Perjalanan Djarum termasuk penuh liku. Sebab, usaha tersebut harus melalui fase perekonomian yang cukup lesu di era setelah merdeka. Pabrik yang awalnya cuma berisi 10 pegawai harus mengalami kebakaran lagi di tahun 1963.

Oei Wie Gwan meninggal tak lama setelah kejadian tersebut. Itu membuat kedua putranya, Bambang Hartono dan Budi Hartono harus benar-benar berjuang membangun Djarum.

rokok

Pascakebakaran yang terjadi di tahun 1960-an tersebut membuat Bambang dan Budi merangkak dari bawah.

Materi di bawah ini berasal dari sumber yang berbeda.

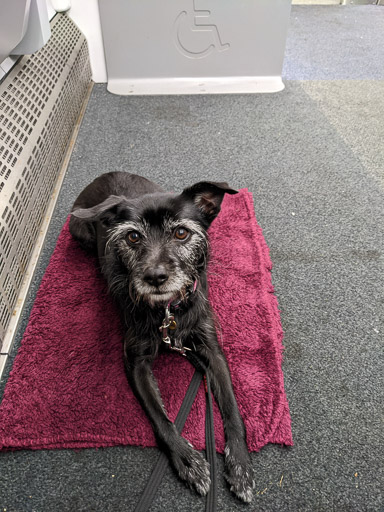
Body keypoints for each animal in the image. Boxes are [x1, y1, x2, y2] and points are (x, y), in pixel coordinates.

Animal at [69, 173, 255, 504]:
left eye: (181, 233)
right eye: (132, 237)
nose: (155, 277)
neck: (167, 310)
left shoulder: (211, 349)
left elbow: (232, 410)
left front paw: (240, 464)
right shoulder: (135, 361)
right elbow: (159, 419)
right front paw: (188, 462)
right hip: (82, 232)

Dulunya Djarum merupakan usaha kretek rumah tangga yang dilakukan secara manual.

Bambang dan Budi meneruskan usaha ayahnya dari nol. Keduanya memikirkan inovasi untuk mengembangkan produk dan sayap perusahaan tersebut. Langkah awal yang mereka mulai adalah penelitian.

Keduanya mengembangkan penelitian untuk produk kretek mereka. Salah satu yang paling penting adalah mulainya penggunaan mesin-mesin untuk meningkatkan produksi rokok di pabrik mereka di era 1970-an.

bungkus rokok

Pada tahun 1976, Djarum memperkenalkan rokok filter ke pasar. Disusul pada tahun 1981, Bambang Hartono merilis Djarum Super sebagai produk andalan perusahaan tersebut.

rokok

Tak cuma berinovasi melalui penggunaan mesin, Djarum memprioritaskan bahan-bahan baku terbaik. Tembakau yang digunakan berasal dari berbagai daerah penghasil tembakau kualitas nomor satu di Indonesia. Hal Ini membuat rokok produksi Djarum punya rasa khas yang banyak disukai oleh banyak orang.

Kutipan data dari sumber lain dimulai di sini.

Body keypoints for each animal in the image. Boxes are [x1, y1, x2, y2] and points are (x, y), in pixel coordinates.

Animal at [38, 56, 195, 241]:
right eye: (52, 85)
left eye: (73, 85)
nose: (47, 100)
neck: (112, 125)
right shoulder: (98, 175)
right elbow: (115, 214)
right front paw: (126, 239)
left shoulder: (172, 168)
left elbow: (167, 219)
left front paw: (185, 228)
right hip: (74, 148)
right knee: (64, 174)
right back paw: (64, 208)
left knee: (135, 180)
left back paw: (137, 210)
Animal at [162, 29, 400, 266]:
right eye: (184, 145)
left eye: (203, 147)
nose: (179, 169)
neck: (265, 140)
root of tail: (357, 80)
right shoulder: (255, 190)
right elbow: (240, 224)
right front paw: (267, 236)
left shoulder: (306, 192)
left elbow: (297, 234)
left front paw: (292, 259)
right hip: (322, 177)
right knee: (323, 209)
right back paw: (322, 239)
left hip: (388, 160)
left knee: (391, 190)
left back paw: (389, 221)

Itu menjadi salah satu kunci sukses keberhasilan Djarum yang kemudian tumbuh menjadi salah satu perusahaan rokok terkemuka di Indonesia.

bungkus rokok


Bambang Hartono dan adiknya itu ternyata tak puas dengan hanya berbisnis di Djarum. Keduanya mulai mencoba bisnis lain. Mulai dari perbankan (BCA), perhotelan, mal, perkebunan dan bisnis property. Keduanya meraup keuntungan dari usaha-usaha dan bisnis yang dijalankan.

Aneka bisnis yang mereka jalankan ternyata sukses besar dan pada akhirnya mengantarkan mereka menjadi orang terkaya di Indonesia.